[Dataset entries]
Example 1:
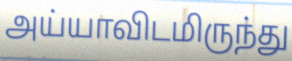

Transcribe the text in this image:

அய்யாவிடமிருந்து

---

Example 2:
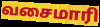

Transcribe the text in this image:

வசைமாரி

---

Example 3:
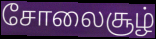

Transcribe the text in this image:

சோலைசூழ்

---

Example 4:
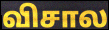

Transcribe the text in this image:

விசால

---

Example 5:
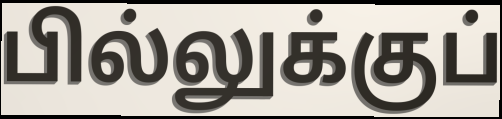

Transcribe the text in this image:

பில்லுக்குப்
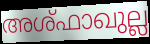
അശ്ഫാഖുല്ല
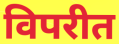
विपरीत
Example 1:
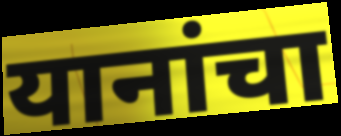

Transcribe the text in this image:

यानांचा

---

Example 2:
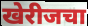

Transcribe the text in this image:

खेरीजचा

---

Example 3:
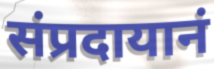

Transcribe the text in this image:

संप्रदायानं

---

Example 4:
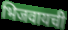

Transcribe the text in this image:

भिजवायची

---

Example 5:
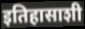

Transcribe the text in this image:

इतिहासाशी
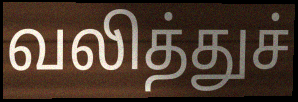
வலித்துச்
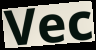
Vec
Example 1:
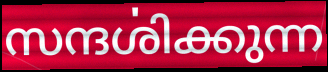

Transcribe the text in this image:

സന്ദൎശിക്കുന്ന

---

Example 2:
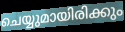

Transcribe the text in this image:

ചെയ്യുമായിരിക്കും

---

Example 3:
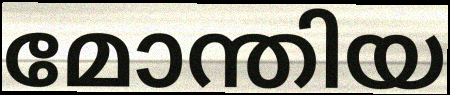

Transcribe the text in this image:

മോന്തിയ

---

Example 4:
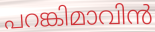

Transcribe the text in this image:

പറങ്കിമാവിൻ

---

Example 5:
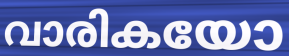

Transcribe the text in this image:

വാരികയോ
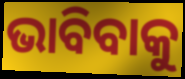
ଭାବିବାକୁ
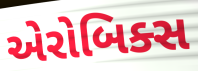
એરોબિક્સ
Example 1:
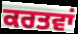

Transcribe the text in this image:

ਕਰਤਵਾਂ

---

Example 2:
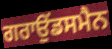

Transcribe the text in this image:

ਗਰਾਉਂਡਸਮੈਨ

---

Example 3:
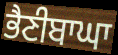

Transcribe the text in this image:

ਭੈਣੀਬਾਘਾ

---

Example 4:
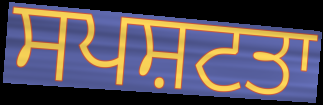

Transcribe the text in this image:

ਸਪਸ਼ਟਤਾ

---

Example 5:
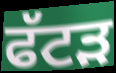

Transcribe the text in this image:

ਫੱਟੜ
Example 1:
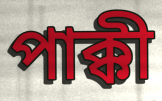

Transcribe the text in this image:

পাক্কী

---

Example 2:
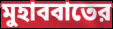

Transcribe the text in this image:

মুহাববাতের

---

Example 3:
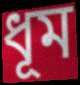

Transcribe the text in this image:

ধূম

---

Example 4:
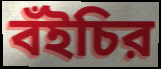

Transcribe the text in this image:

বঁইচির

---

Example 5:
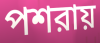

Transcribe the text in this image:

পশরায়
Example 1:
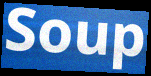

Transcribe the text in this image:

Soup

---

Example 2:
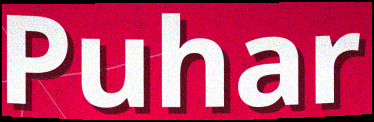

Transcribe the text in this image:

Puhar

_Exercise goal_
Only the entries themselves should be output, word for word, with all pictures omitted.

_Exercise output_
Example 1:

Transcribe the text in this image:

அய்யாவிடமிருந்து

---

Example 2:

Transcribe the text in this image:

வசைமாரி

---

Example 3:

Transcribe the text in this image:

சோலைசூழ்

---

Example 4:

Transcribe the text in this image:

விசால

---

Example 5:

Transcribe the text in this image:

பில்லுக்குப்
അശ്ഫാഖുല്ല
विपरीत
Example 1:

Transcribe the text in this image:

यानांचा

---

Example 2:

Transcribe the text in this image:

खेरीजचा

---

Example 3:

Transcribe the text in this image:

संप्रदायानं

---

Example 4:

Transcribe the text in this image:

भिजवायची

---

Example 5:

Transcribe the text in this image:

इतिहासाशी
வலித்துச்
Vec
Example 1:

Transcribe the text in this image:

സന്ദൎശിക്കുന്ന

---

Example 2:

Transcribe the text in this image:

ചെയ്യുമായിരിക്കും

---

Example 3:

Transcribe the text in this image:

മോന്തിയ

---

Example 4:

Transcribe the text in this image:

പറങ്കിമാവിൻ

---

Example 5:

Transcribe the text in this image:

വാരികയോ
ଭାବିବାକୁ
એરોબિક્સ
Example 1:

Transcribe the text in this image:

ਕਰਤਵਾਂ

---

Example 2:

Transcribe the text in this image:

ਗਰਾਉਂਡਸਮੈਨ

---

Example 3:

Transcribe the text in this image:

ਭੈਣੀਬਾਘਾ

---

Example 4:

Transcribe the text in this image:

ਸਪਸ਼ਟਤਾ

---

Example 5:

Transcribe the text in this image:

ਫੱਟੜ
Example 1:

Transcribe the text in this image:

পাক্কী

---

Example 2:

Transcribe the text in this image:

মুহাববাতের

---

Example 3:

Transcribe the text in this image:

ধূম

---

Example 4:

Transcribe the text in this image:

বঁইচির

---

Example 5:

Transcribe the text in this image:

পশরায়
Example 1:

Transcribe the text in this image:

Soup

---

Example 2:

Transcribe the text in this image:

Puhar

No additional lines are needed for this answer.